Deve ocorrer a imposição da condição de ausência de veículo nas saídas do módulo, durante a sua energização. Os controladores eletrônicos devem apresentar os seguintes modos de operação: intermitente; manual; isolado em tempos fixos. Outros modos de operação podem ser requeridos de acordo com a necessidade.

No modo intermitente, todos os grupos focais veiculares operam em amarelo intermitente e todos os grupos focais de pedestres permanecem apagados. Este modo deve ser acionado a partir dos seguintes eventos: requisição, por meio de chave, para solicitação de amarelo intermitente; detecção, pelo próprio controlador, de alguma falha que possa comprometer a segurança do trânsito de veículos e/ou de pedestres (detecção de verdes conflitantes e de verdes inferiores ao programado, como verde de segurança do grupo semafórico, por exemplo); energização das lâmpadas dos grupos focais, ou ao se restaurar a energia no controlador (sequência de partida – ver 5.8); por requisição interna do controlador, devido à chamada de um plano, caracterizado como intermitente durante um período programado. A comunicação de dados do controlador não pode ser interrompida pelo modo de operação amarelo intermitente.

No modo manual, a duração dos estágios é imposta pelo operador, de acordo com a sequência preestabelecida no controlador e respeitando tempos de segurança programados. Deve ser efetivada pela inserção de um dispositivo de comando manual (físico ou virtual) na entrada apropriada.

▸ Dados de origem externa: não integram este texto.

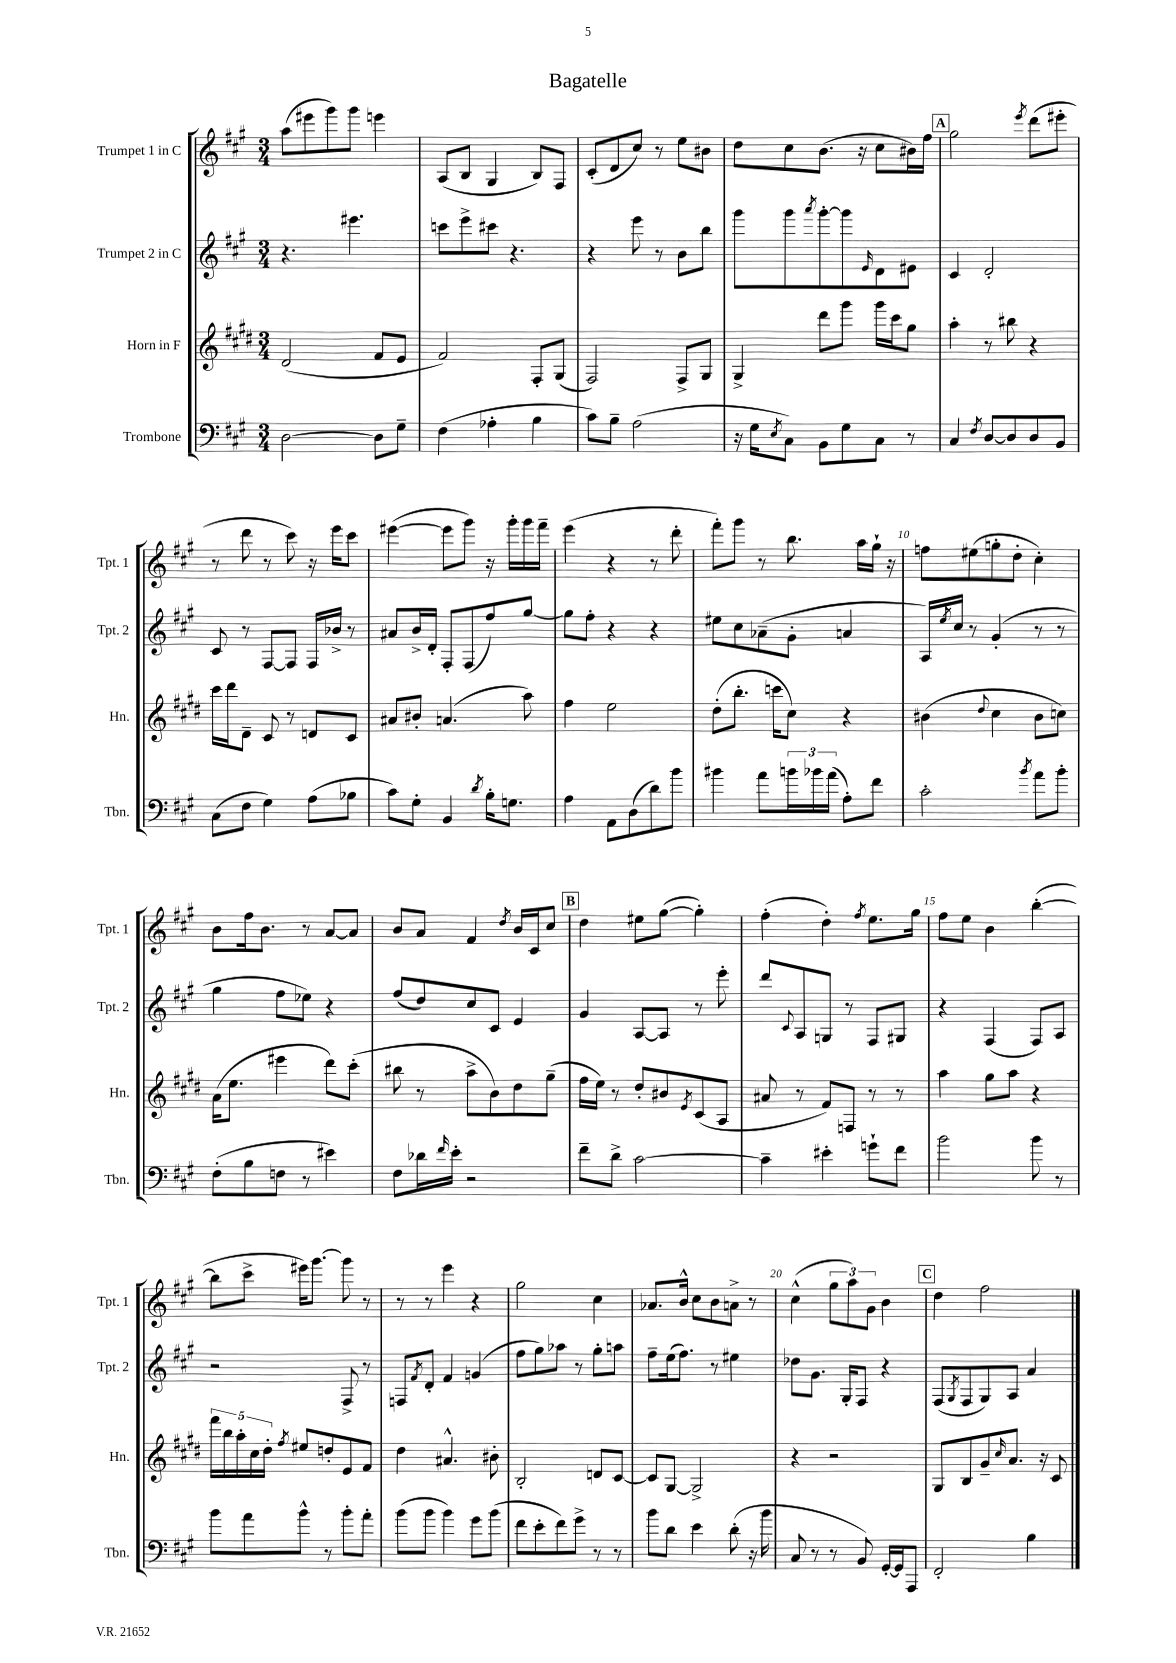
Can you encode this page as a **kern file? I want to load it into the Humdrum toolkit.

Durante a operação em modo manual, os tempos de entreverdes e a sequência de estágios não podem ser determinados pelo operador, mas sim pelo plano vigente.

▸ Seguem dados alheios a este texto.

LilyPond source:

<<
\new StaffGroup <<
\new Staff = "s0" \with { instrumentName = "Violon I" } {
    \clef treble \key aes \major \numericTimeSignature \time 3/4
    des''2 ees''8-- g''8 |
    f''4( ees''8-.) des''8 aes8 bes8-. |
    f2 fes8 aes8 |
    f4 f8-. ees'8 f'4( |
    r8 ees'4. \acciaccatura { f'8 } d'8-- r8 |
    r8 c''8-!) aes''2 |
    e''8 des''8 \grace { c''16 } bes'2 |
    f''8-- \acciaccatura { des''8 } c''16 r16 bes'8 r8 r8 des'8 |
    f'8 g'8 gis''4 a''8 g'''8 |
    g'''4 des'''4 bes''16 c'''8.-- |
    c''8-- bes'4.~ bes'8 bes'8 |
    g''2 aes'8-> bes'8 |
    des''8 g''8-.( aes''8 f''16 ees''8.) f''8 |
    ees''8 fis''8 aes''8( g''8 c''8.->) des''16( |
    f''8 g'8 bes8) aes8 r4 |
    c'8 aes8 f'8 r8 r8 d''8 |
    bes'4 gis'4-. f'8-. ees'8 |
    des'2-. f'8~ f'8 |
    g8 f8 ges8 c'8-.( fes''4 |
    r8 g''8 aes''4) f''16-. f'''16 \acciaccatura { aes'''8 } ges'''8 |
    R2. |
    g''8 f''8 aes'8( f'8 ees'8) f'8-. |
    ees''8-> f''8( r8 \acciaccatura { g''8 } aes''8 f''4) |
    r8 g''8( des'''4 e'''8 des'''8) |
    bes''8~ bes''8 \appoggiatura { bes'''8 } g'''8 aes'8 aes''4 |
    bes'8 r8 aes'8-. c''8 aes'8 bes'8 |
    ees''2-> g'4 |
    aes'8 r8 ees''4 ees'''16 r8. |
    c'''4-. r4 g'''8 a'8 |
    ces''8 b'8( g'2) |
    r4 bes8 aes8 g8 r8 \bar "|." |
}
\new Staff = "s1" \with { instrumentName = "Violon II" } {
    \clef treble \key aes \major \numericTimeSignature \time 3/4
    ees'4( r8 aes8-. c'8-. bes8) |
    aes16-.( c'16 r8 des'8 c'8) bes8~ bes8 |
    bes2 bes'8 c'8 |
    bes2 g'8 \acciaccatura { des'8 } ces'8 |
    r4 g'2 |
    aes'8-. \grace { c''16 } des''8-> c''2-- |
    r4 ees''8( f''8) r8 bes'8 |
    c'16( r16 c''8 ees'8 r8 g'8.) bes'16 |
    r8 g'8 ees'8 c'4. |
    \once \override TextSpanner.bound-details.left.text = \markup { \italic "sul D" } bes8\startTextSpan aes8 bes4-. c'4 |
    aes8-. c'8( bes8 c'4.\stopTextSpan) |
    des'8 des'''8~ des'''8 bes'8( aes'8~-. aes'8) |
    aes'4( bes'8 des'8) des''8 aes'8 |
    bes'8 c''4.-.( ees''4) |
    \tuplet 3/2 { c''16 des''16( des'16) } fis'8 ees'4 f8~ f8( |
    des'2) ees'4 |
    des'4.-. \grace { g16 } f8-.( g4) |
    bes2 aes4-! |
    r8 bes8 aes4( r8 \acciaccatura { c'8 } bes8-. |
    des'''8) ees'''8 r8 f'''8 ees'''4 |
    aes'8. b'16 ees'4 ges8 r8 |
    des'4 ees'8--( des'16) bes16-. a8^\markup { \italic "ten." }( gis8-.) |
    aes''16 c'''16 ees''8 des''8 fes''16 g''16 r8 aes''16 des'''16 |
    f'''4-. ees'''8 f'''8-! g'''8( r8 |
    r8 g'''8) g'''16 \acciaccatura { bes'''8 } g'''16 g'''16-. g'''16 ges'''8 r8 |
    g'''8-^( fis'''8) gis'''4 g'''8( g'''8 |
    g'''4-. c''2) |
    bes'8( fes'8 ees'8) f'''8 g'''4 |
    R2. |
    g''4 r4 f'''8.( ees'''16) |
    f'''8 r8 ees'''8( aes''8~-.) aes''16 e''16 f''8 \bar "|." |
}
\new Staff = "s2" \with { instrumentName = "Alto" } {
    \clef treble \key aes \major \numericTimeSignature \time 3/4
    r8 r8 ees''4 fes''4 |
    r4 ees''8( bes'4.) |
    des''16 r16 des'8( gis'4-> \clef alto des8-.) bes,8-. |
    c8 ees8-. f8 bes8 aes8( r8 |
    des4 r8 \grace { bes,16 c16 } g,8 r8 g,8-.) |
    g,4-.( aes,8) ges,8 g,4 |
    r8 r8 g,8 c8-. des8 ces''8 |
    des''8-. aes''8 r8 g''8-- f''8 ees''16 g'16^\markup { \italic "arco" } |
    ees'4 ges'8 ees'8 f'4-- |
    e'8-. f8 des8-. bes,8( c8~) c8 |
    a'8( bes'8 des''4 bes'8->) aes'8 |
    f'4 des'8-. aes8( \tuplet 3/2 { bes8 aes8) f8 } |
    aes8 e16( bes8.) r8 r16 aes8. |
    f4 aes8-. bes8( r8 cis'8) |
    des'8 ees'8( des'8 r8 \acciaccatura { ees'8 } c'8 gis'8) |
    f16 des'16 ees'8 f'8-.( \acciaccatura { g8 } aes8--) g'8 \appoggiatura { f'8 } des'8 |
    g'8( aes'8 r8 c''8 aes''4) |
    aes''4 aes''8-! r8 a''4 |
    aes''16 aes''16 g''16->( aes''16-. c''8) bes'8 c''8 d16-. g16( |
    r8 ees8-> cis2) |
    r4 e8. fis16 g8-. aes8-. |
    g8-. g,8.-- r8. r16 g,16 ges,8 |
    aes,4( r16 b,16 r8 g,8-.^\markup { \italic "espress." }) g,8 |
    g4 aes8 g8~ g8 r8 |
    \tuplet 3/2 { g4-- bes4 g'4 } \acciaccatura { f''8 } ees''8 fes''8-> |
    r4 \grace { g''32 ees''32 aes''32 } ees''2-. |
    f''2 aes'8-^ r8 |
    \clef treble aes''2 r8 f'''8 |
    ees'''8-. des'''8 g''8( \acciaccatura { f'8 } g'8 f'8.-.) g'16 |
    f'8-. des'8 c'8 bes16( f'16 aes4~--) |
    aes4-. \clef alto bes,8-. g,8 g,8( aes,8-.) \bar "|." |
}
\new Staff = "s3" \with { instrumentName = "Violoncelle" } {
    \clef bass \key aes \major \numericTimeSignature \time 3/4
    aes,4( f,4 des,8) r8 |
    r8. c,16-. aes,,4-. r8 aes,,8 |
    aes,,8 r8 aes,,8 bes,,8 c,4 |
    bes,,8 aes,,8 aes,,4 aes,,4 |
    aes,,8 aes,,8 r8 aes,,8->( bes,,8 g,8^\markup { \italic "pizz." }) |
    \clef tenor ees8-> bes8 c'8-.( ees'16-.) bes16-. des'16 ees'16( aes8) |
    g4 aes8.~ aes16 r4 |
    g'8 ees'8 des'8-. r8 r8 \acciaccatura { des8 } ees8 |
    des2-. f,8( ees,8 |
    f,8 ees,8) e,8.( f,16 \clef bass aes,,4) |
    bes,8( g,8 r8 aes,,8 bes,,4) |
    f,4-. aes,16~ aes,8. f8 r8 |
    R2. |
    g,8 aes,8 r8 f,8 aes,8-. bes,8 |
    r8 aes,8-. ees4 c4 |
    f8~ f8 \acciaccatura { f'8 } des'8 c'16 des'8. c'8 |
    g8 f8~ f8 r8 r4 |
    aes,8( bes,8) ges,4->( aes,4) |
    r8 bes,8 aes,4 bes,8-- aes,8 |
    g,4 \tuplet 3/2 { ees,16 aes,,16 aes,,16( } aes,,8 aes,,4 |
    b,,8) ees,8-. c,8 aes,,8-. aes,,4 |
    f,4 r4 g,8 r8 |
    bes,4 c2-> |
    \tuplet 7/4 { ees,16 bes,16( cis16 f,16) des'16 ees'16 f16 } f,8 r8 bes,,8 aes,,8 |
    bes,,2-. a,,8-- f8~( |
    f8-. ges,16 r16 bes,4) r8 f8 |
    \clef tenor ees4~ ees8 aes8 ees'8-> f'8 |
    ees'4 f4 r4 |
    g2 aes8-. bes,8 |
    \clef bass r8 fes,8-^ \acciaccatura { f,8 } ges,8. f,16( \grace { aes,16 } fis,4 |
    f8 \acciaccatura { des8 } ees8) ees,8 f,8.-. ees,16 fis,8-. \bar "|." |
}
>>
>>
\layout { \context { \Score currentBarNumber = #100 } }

Devem existir mecanismos que evitem a ocorrência de tempos de verde inferiores ao programado como verde de segurança. A comunicação de dados do controlador não pode ser interrompida pelo modo de operação manual.

No modo isolado em tempos fixos, o controlador deve seguir a sua programação interna, mantendo tempos fixos de estágios, de acordo com os valores especificados pelo plano vigente. Cada um dos planos deve conter no mínimo os seguintes elementos: sequência de estágios; duração dos estágios; entreverdes; tempo de ciclo.

A temporização dos estágios deve ser derivada da base de tempo do controlador (relógio, etc.). As mudanças de planos devem ser implementadas por meio da tabela horária, tomando como referência a mesma base de tempo que especifica os parâmetros de horário, ou seja, segundos, minutos, horas, dia da semana e data. Neste modo, não pode haver estágios de duração variável.